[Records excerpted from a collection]
+++

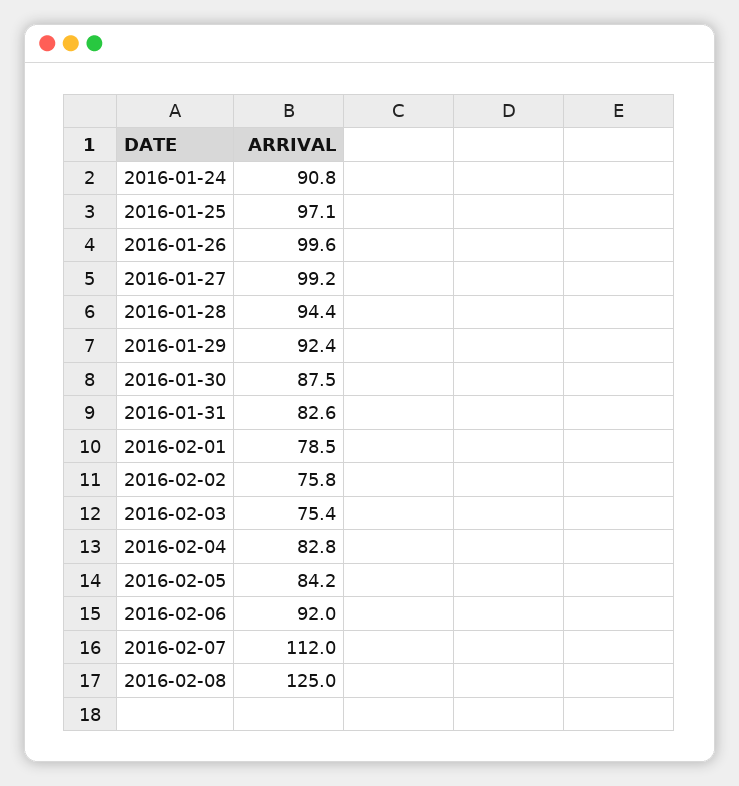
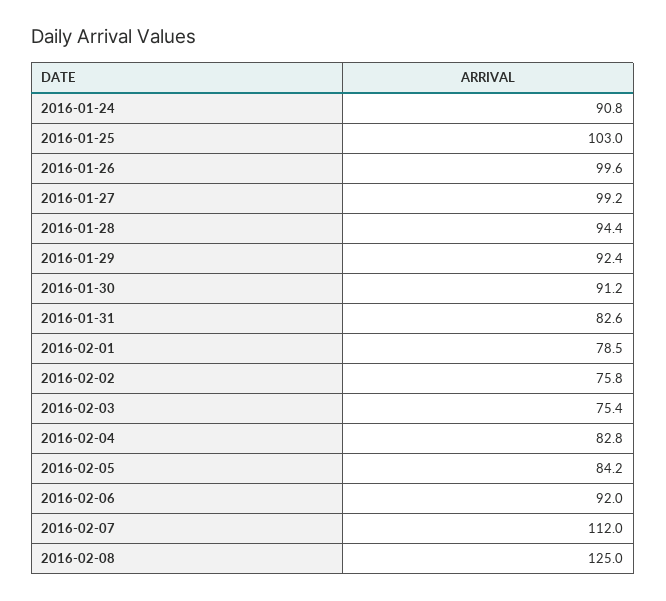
  {
    "2016-01-24": 90.8,
-   "2016-01-25": 97.1,
+   "2016-01-25": 103,
    "2016-01-26": 99.6,
    "2016-01-27": 99.2,
    "2016-01-28": 94.4,
    "2016-01-29": 92.4,
-   "2016-01-30": 87.5,
+   "2016-01-30": 91.2,
    "2016-01-31": 82.6,
    "2016-02-01": 78.5,
    "2016-02-02": 75.8,
    "2016-02-03": 75.4,
    "2016-02-04": 82.8,
    "2016-02-05": 84.2,
    "2016-02-06": 92,
    "2016-02-07": 112,
    "2016-02-08": 125
  }

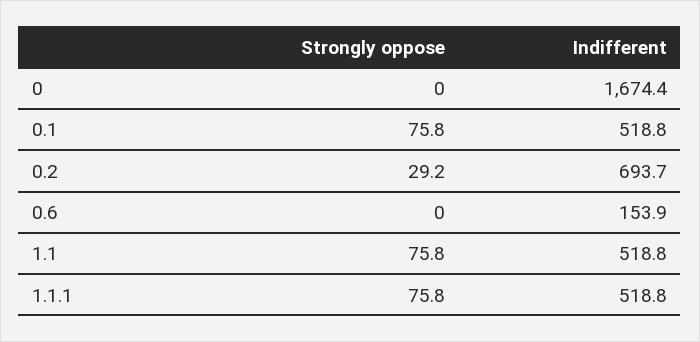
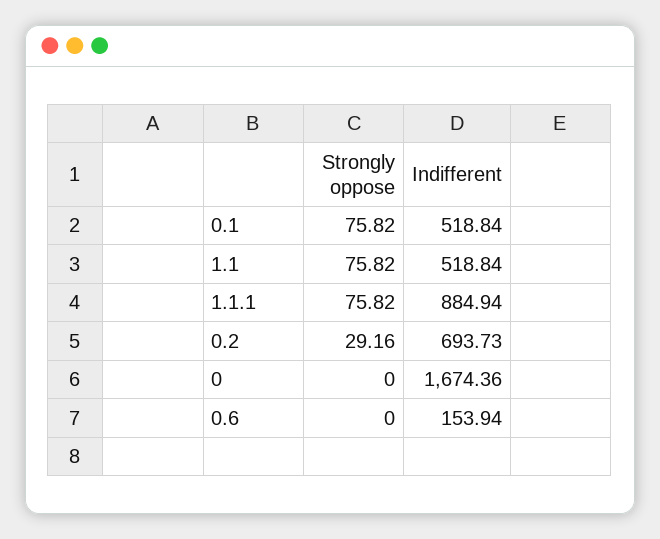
  {
    "Strongly oppose": {
      "0": 0,
      "0.1": 75.82,
      "0.2": 29.16,
      "0.6": 0,
      "1.1": 75.82,
      "1.1.1": 75.82
    },
    "Indifferent": {
      "0": 1674.36,
      "0.1": 518.84,
      "0.2": 693.73,
      "0.6": 153.94,
      "1.1": 518.84,
-     "1.1.1": 518.8
+     "1.1.1": 884.94
    }
  }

+++

• _What is required_
Please print all the entries exactly as written, but drop the pictures.

• _Answer to the problem_
  {
    "2016-01-24": 90.8,
-   "2016-01-25": 97.1,
+   "2016-01-25": 103,
    "2016-01-26": 99.6,
    "2016-01-27": 99.2,
    "2016-01-28": 94.4,
    "2016-01-29": 92.4,
-   "2016-01-30": 87.5,
+   "2016-01-30": 91.2,
    "2016-01-31": 82.6,
    "2016-02-01": 78.5,
    "2016-02-02": 75.8,
    "2016-02-03": 75.4,
    "2016-02-04": 82.8,
    "2016-02-05": 84.2,
    "2016-02-06": 92,
    "2016-02-07": 112,
    "2016-02-08": 125
  }

  {
    "Strongly oppose": {
      "0": 0,
      "0.1": 75.82,
      "0.2": 29.16,
      "0.6": 0,
      "1.1": 75.82,
      "1.1.1": 75.82
    },
    "Indifferent": {
      "0": 1674.36,
      "0.1": 518.84,
      "0.2": 693.73,
      "0.6": 153.94,
      "1.1": 518.84,
-     "1.1.1": 518.8
+     "1.1.1": 884.94
    }
  }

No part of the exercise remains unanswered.